Cribbage Tuesdays and Fridays 10:00 a.m. – noon. Come when you can, stay as long as you are able.
Yoga Tuesdays and Fridays 2 sessions each day: 1st one @ 9:00a.m. and 2nd one @ 10:00 a.m. Call the library for more information. 515.523.2152
Summer Library Program Monday July 14th @ 10:00 a.m. at the Stuart Sports Complex. Color Run & Water Play. We suggest you wear old clothes that can get messy.
Books & Badges Wednesday, July 16th @ 10:00 a.m. Christmas in July! Yes, it is on Wednesday!
Poetry Club Wednesday, July 16th 1:00 p.m.
Teen Time Wednesday’s 3:00 – 5:00 pm. Perler Beads
Mark your calendars for the PALS 3rd Annual Bar Crawl, Saturday, July 26th @ 10:00 p.m. We still need bakers, so call the library to register.
Monday, July 28th Last day to turn in Summer Library Program Reading Logs.
PALS meeting Monday, July 28th @ 6:00 p.m.
New Books
Austin at Sea by Natalie Jenner. In Boston, 1865, Charlotte and Henrietta Stevenson, daughters of a Massachusetts Supreme Court Justice, have accomplished as much as women are allowed in those days. Chafing against those restrictions and inspired by the works of Jane Austen, they start a secret correspondence with Sir Francis Austen, her last surviving brother, now in his nineties.
Beach House Rules by Kristy Woodson Harvey. When Charlotte Sitterly’s husband is arrested for a white-collar crime, she and her daughter Iris are locked out of their house by the FBI — and what’s potentially even worse — thrust into the spotlight of the town’s snarky anonymous Instagram account. Cut off from her bank accounts and feeling desperate, Charlotte takes up an acquaintance’s offer to stay at a beachfront former bed-and-breakfast that’s home to a community of single mothers and draws plenty of gossip in the small coastal North Carolina town.

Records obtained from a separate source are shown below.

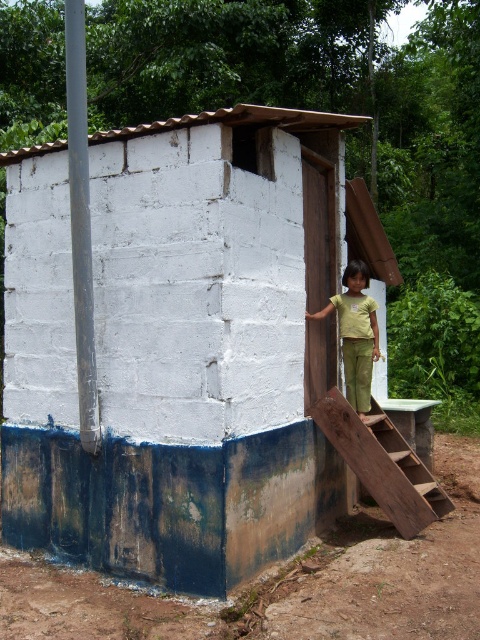
Question: Among these objects, which one is farthest from the camera?

Choices:
 (A) wooden stairs at right
 (B) white painted concrete hut at center
 (C) green cotton pants at right

Answer: (C)

Question: Is white painted concrete hut at center bigger than green cotton pants at right?

Choices:
 (A) yes
 (B) no

Answer: (A)

Question: Based on their relative distances, which object is nearer to the wooden stairs at right?

Choices:
 (A) green cotton pants at right
 (B) white painted concrete hut at center

Answer: (A)

Question: Based on their relative distances, which object is farther from the wooden stairs at right?

Choices:
 (A) green cotton pants at right
 (B) white painted concrete hut at center

Answer: (B)

Question: Is white painted concrete hut at center smaller than wooden stairs at right?

Choices:
 (A) no
 (B) yes

Answer: (A)

Question: Does wooden stairs at right appear on the right side of green cotton pants at right?

Choices:
 (A) yes
 (B) no

Answer: (A)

Household Faith: Insights & Musings from Mom-hood by Judith Kay. Household Faith is faith discovered in the midst of everyday living. It is honesty, questions, and second-guesses, with a few answers along the way. It is the realization that life isn’t perfect. It is the laughter of a moment. It is understanding that children are our best teachers. It is the sleepless nights and the pure exhaustion of parenthood. But mostly, it weaves the questions into answers, the tears into joy, and the memories into our soul.
Lethal Prey by John Sandford. Doris Grandfelt, an employee at an accounting firm, was brutally stabbed to death. … Her body was found the next night, dumped among a dense thicket of trees along the edge of an urban park. Despite her twin sister Lara Grandfelt’s persistent calls to the Bureau of Criminal Apprehension, the killer was never found. Twenty years later, Lara has been diagnosed with breast cancer. Confronted with the possibility of her own death, she’s determined to find Doris’s killer once and for all.

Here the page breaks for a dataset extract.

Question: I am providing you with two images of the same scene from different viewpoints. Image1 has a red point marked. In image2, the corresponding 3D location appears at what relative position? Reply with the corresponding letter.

A Mind of Her Own by Danielle Steel. Alexandra Bouvier is born in Paris in 1900, at the dawn of a new century. From an early age, she is encouraged to think for herself by her enlightened family: her father, a French doctor; her mother, an American nurse; and her maternal grandfather a highly regarded newspaperman back in the Midwest. As it turns out, Alex has good reason to be cautious.
The Seed Keeper by Diane Wilson. Rosalie Iron Wing has grown up in the woods with her father, Ray, a former science teacher who tells her stories of plants, of the stars, of the origins of the Dakota people. Until, one morning, Ray doesn’t return from checking his traps. Told she has no family, Rosalie is sent to live with a foster family in nearby Mankato – where the reserved, bookish teenager meets rebellious Gaby Makespeace, in a friendship that transcends the damaged legacies they’ve inherited.